1. **Risk Control**  
   Dollar-neutral portfolios remove exposure to the overall market (beta), so returns reflect **pure arbitrage** opportunities.

2. **Sharpe Ratio Consistency**  
   Fixing total exposure prevents the model from inflating returns and risk through unbounded leverage. This makes **Sharpe ratio optimization meaningful**.

3. **Comparability and Robustness**  
   Normalized weights allow **comparison across time** and **between models**, and simulate realistic trading strategies with constraints.

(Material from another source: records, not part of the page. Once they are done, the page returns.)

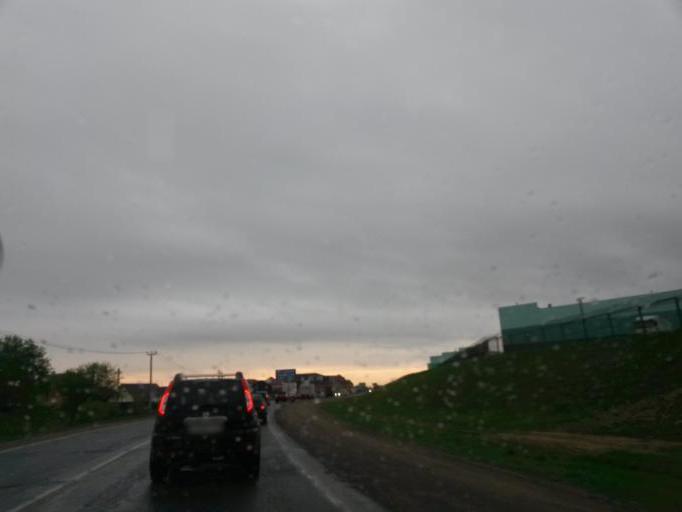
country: RU
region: Moskovskaya
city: Yam
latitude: 55.4804
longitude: 37.7210
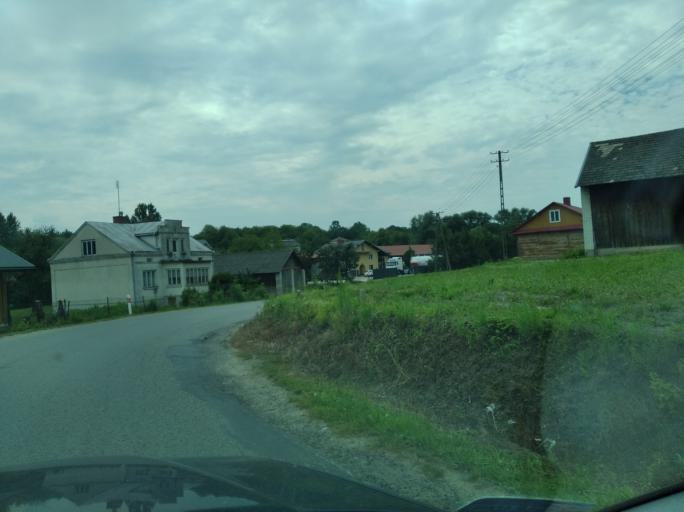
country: PL
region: Subcarpathian Voivodeship
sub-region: Powiat przeworski
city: Pantalowice
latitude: 49.9283
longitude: 22.4426
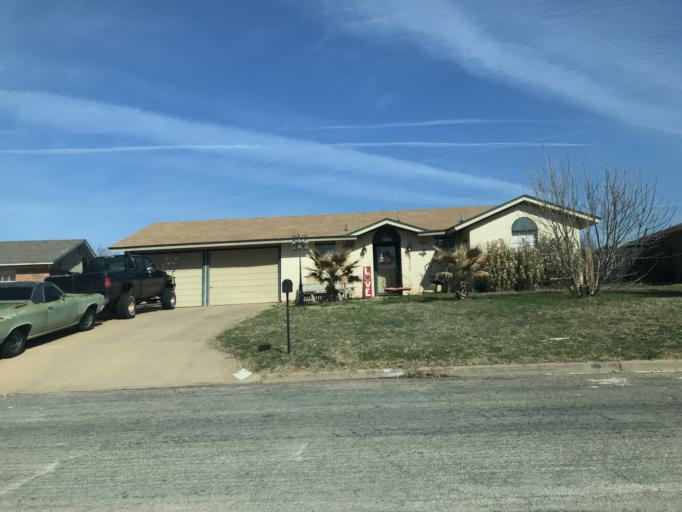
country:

> "*We include this normalization step to prevent uncontrolled leverage and to focus on relative pricing discrepancies rather than market direction.*"


### Summary

> G. Ordoñez enforces dollar-neutrality by **L1-normalizing** the raw allocation vector, ensuring **balanced long and short exposure**, better risk management, and robust out-of-sample optimization.